|In the fall of 1990, Walter C. Righter, acting as an assisting bishop in New Jersey's Episcopal Diocese of Newark, ordained a highly qualified gay man who lived with his partner in a committed relationship. It was not the first such ordination and not even the first highly publicized one, but in 1995, a small group of fellow bishops brought charges against Righter for what he had done.
In A Pilgrim's Way, Bishop Righter tells his own story and the story of the ordination. He uncovers the machinations that set the conditions for such a trial long before the "victim" was selected. He recounts the accusation in 1995 of teaching false doctrine, the long wait for the process to unfold, the harassment, the hearings, the outpouring of support, the media attention, and the church court's eventual finding that no "core doctrine" had been violated. We see Bishop Righter's own rage and fear overcome as he begins to understand what fuels the rage and fear of his accusers. By the time his sixteen-month ordeal has ended he is proud to have been a catalyst for major decisions about gay and lesbian rights in the church.

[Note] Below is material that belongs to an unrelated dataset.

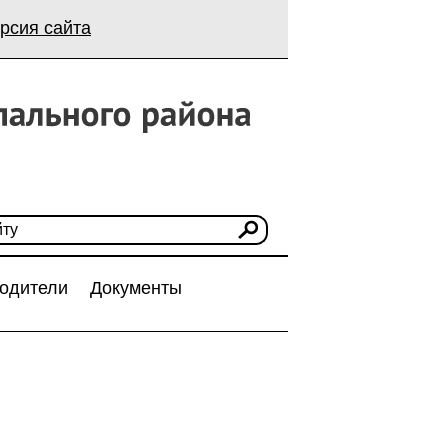
рсия сайта
одители
Документы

Righter very forthrightly shares the insights he gained about the connection between misogyny and homophobia. He explains the inner, and often inglorious, workings of the House of Bishops. With great candor he reveals the undercurrents in his own life that may well have caused his opponents to think him vulnerable. It becomes quite clear, however, that those opponents badly misjudged both the man and the church. As Righter shows, the work begun in his defense and in his exoneration continued afterward and goes on still.
The "heretic" outed the church and became a hero. In A Pilgrim's Way we see how it happened.